Given material:
···

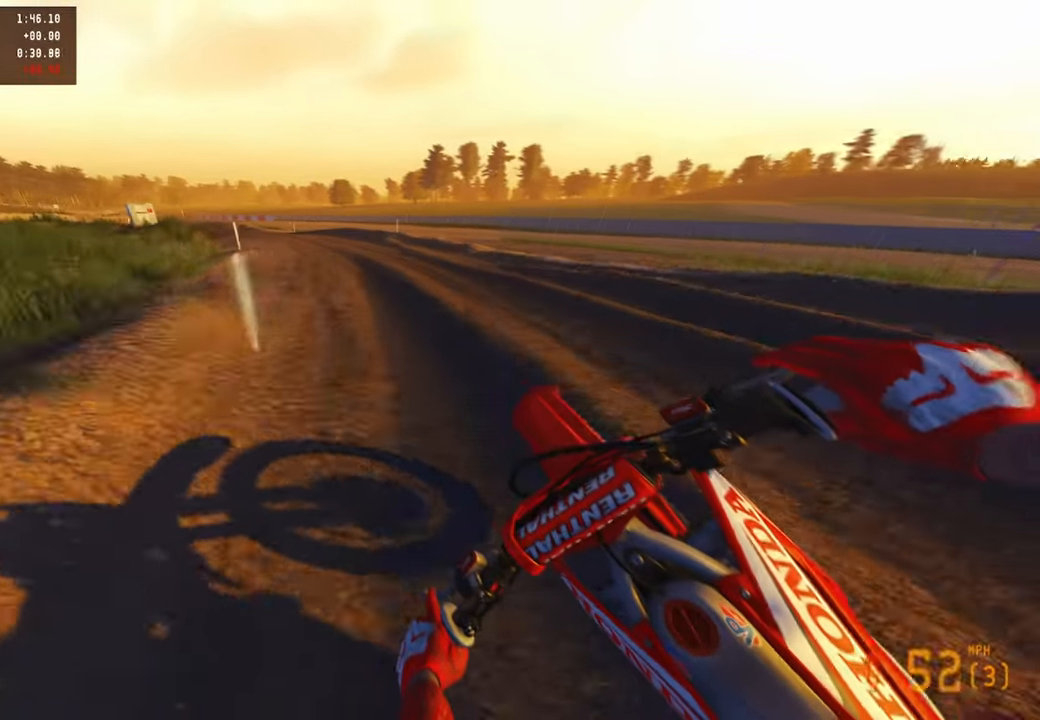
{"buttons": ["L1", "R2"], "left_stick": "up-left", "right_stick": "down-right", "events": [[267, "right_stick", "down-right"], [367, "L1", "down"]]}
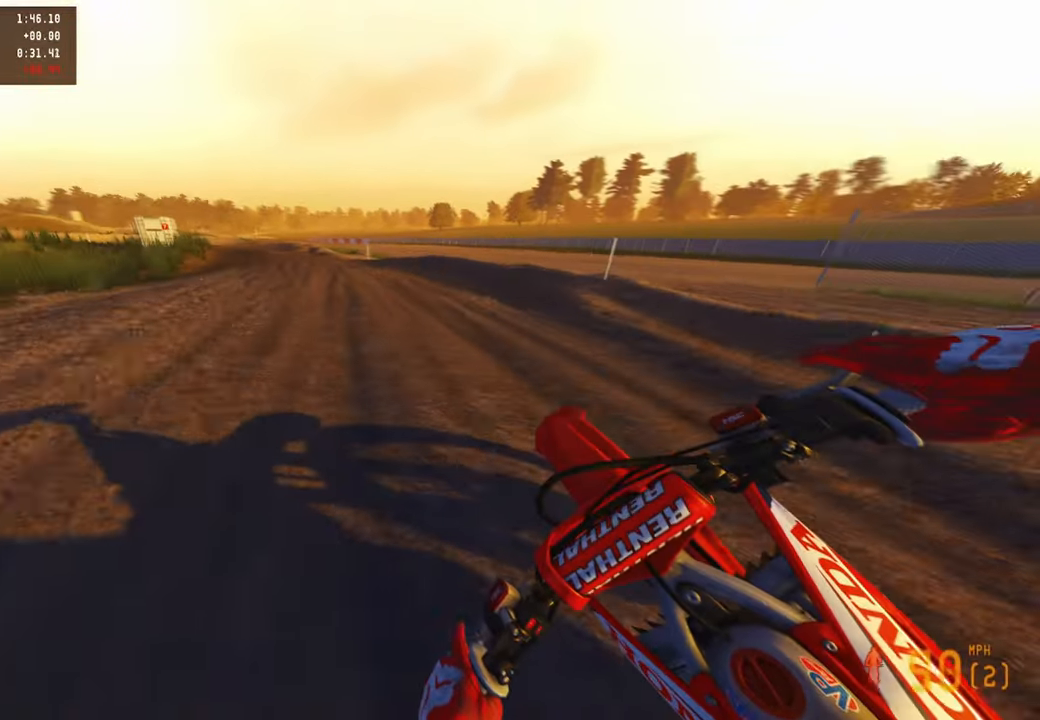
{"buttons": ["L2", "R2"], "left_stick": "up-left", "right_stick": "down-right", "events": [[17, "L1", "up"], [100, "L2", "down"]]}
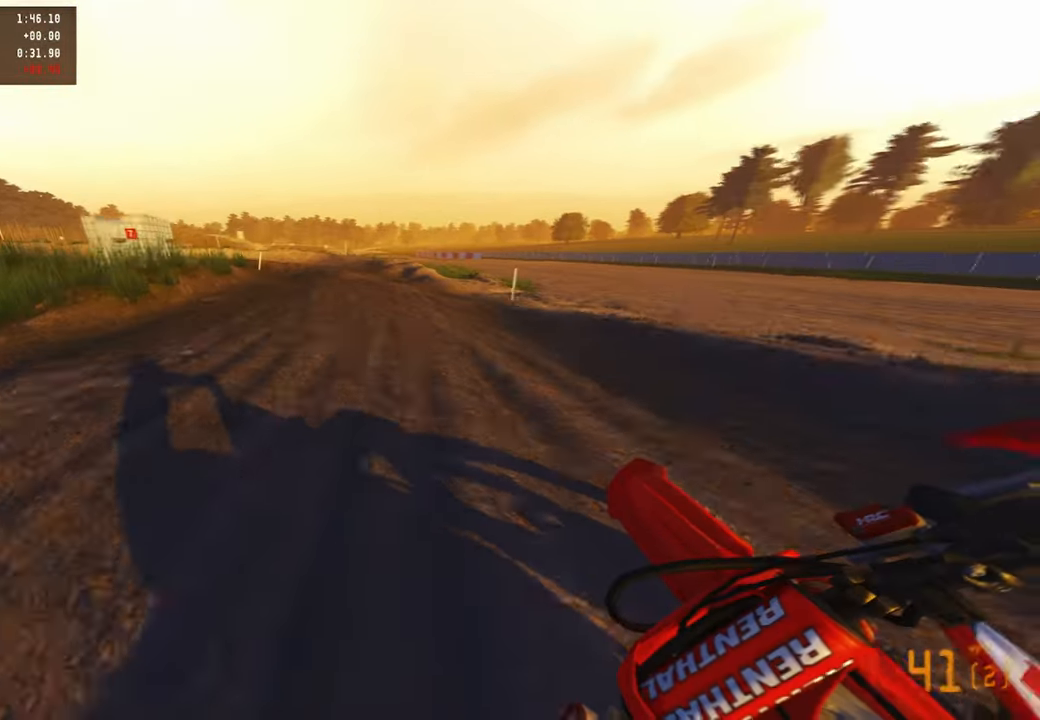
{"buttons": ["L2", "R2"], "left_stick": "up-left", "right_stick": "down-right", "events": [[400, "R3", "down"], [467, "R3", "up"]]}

···

Required work: Would you give the data above again word for word, skipping any images?

Response to this exercise:
{"buttons": ["L1", "R2"], "left_stick": "up-left", "right_stick": "down-right", "events": [[267, "right_stick", "down-right"], [367, "L1", "down"]]}
{"buttons": ["L2", "R2"], "left_stick": "up-left", "right_stick": "down-right", "events": [[17, "L1", "up"], [100, "L2", "down"]]}
{"buttons": ["L2", "R2"], "left_stick": "up-left", "right_stick": "down-right", "events": [[400, "R3", "down"], [467, "R3", "up"]]}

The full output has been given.